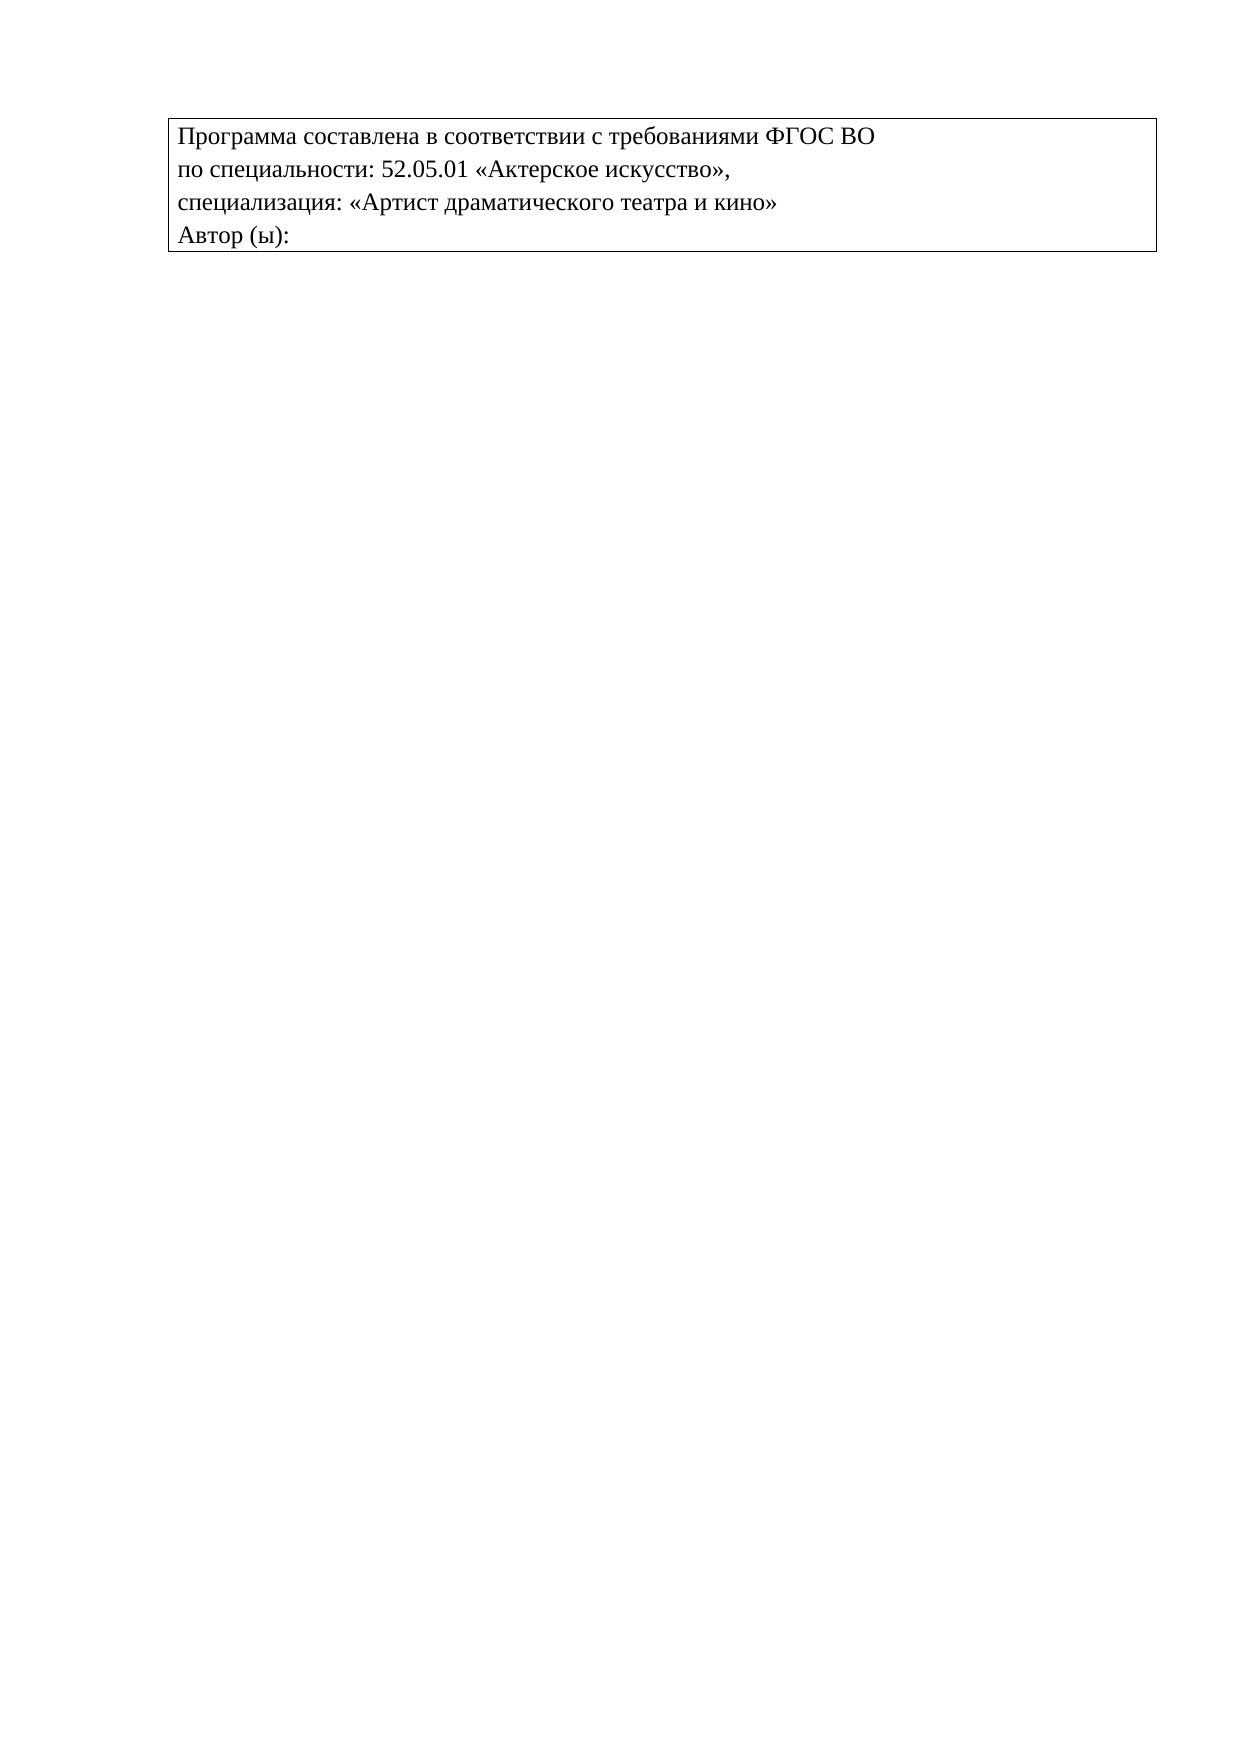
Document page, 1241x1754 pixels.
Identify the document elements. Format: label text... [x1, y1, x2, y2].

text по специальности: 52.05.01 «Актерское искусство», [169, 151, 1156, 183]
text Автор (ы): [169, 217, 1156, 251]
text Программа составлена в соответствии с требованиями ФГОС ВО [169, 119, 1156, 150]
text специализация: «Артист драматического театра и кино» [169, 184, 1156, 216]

--

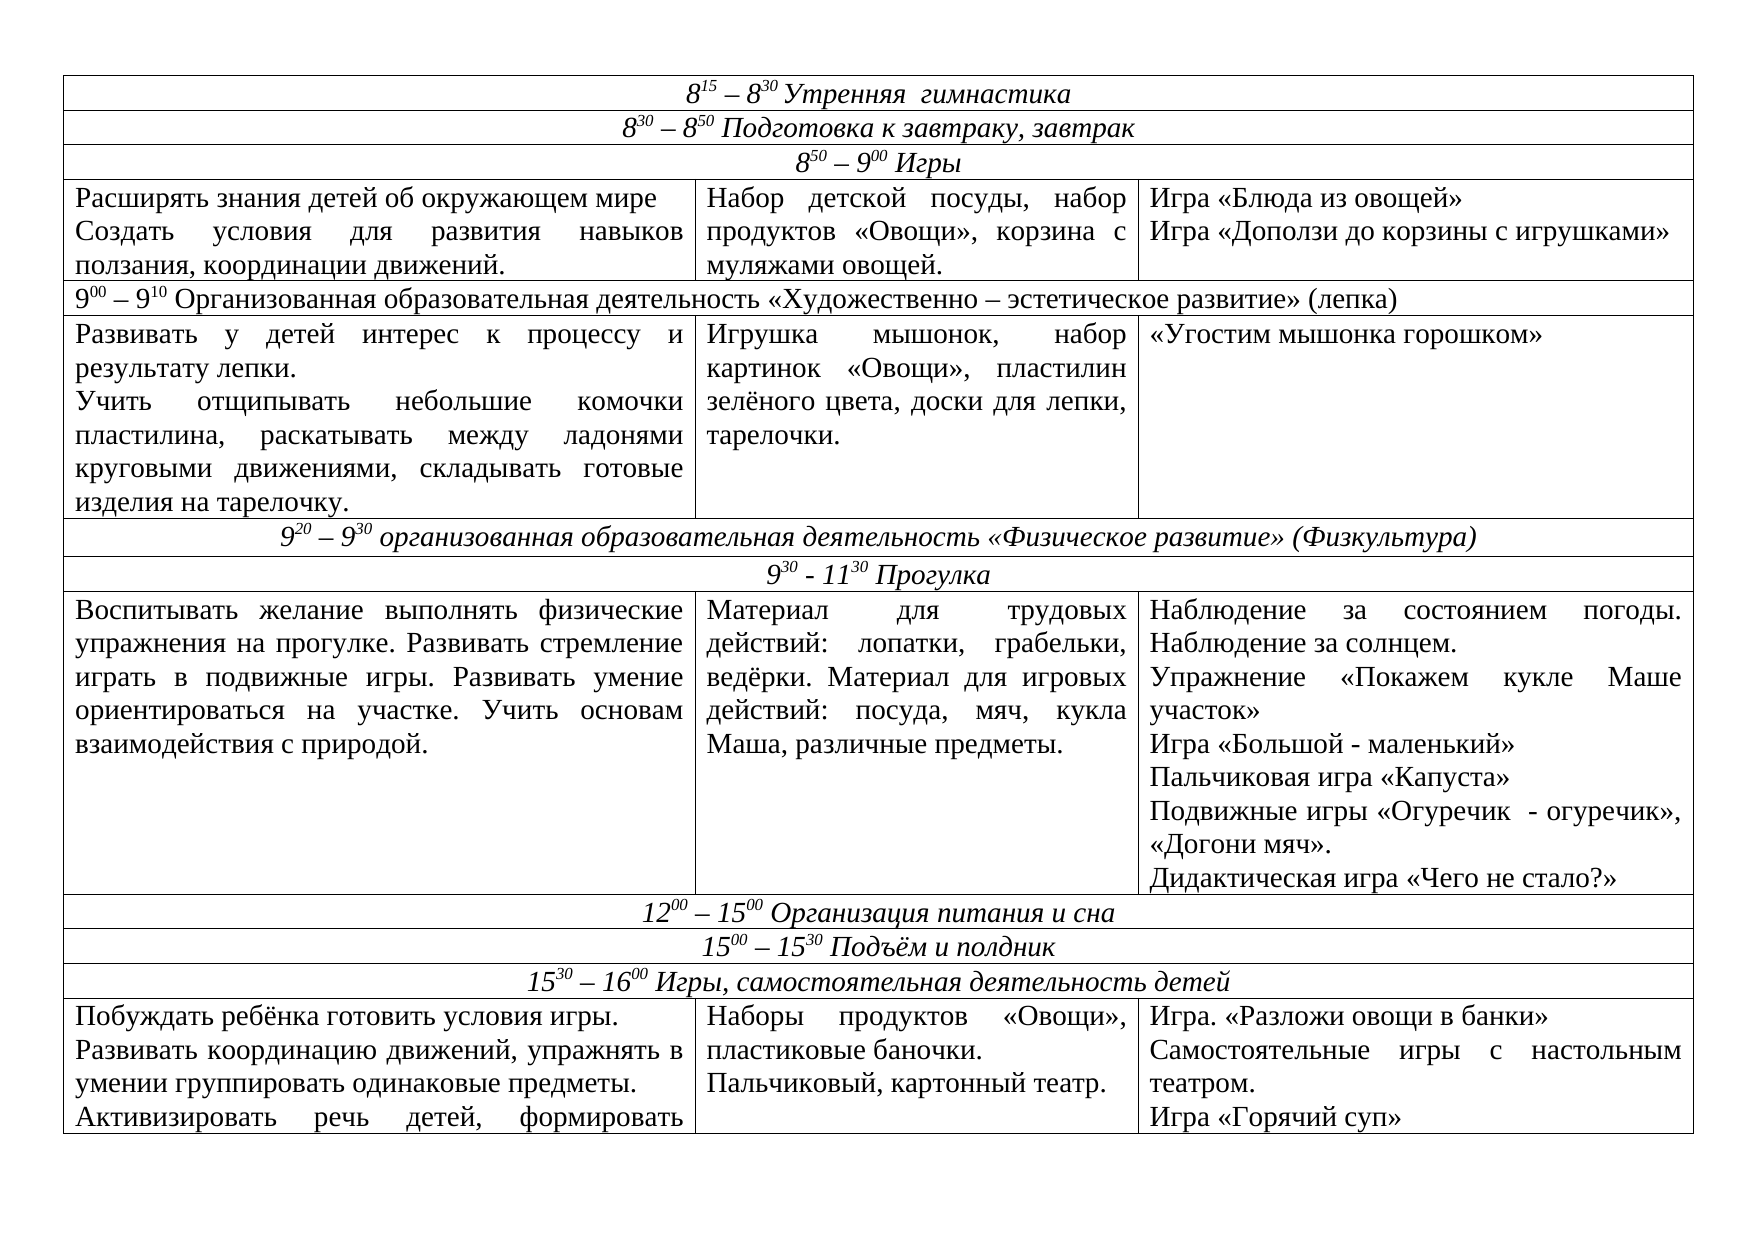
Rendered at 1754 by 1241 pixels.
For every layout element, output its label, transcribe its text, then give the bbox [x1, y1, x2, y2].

* * *

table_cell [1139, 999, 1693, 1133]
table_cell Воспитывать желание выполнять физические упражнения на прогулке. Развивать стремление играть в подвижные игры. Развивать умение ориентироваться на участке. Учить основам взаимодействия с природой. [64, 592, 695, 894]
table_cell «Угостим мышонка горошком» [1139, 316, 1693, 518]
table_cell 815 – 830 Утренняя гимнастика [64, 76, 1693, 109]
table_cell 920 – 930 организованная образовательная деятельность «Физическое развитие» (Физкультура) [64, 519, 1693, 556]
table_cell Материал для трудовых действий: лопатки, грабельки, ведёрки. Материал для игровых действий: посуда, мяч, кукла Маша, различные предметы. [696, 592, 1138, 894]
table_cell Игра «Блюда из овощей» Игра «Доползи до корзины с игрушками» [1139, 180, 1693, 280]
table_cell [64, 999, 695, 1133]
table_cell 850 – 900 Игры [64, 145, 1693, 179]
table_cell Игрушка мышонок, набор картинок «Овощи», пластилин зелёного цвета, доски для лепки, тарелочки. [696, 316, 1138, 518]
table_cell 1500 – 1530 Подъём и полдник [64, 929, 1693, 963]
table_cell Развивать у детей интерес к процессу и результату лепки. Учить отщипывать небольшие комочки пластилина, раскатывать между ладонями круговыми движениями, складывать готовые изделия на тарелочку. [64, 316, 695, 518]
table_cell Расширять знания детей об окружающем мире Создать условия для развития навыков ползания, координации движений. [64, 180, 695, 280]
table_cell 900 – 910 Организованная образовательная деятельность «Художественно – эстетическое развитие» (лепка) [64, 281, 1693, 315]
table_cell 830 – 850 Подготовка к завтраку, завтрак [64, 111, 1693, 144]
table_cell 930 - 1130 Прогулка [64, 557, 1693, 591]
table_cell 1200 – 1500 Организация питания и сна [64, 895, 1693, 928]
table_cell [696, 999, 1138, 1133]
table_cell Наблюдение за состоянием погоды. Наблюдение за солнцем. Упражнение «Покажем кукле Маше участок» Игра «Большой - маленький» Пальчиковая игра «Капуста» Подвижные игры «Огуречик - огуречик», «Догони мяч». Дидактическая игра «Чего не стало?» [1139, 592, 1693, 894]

_Job item_:
Working through the records above, copy each line in which "pixels" is found.

_Answer box_:
Document page, 1241x1754 pixels.
Rendered at 1754 by 1241 pixels.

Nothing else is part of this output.